» **Instructions to follow**: Below are entries; output exactly the lines from the one with "hfov_deg: 1.9" to the one with "focal_mm: 800", both included, and nothing else.

(Camera intrinsics data)
------

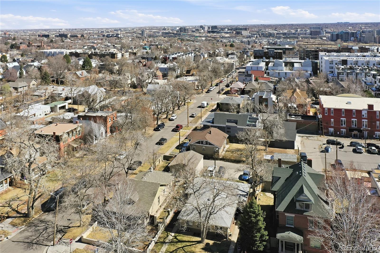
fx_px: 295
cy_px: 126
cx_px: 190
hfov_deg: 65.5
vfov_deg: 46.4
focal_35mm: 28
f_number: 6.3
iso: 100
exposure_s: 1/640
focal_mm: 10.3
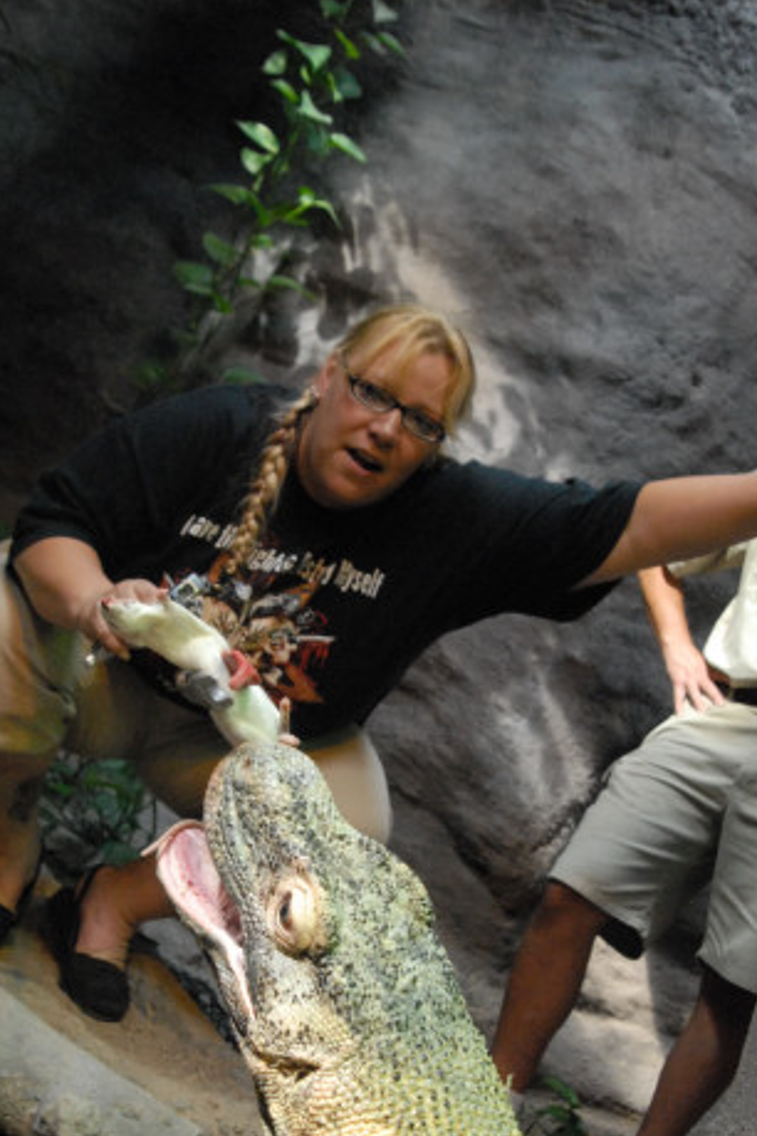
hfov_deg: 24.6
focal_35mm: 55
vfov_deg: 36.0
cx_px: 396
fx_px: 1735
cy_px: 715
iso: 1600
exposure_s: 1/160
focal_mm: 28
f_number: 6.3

------

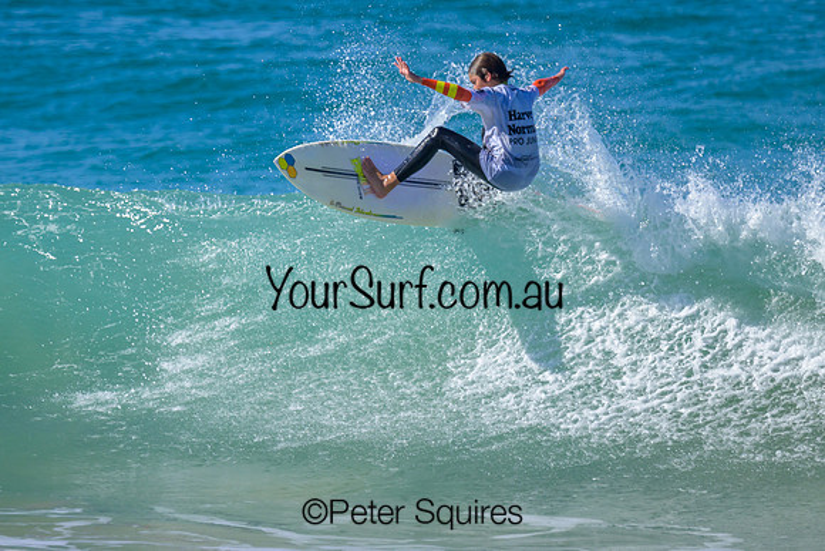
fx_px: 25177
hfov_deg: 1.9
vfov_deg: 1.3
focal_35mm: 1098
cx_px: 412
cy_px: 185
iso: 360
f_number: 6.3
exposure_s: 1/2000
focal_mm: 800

------

» **The answer**:
hfov_deg: 1.9
vfov_deg: 1.3
focal_35mm: 1098
cx_px: 412
cy_px: 185
iso: 360
f_number: 6.3
exposure_s: 1/2000
focal_mm: 800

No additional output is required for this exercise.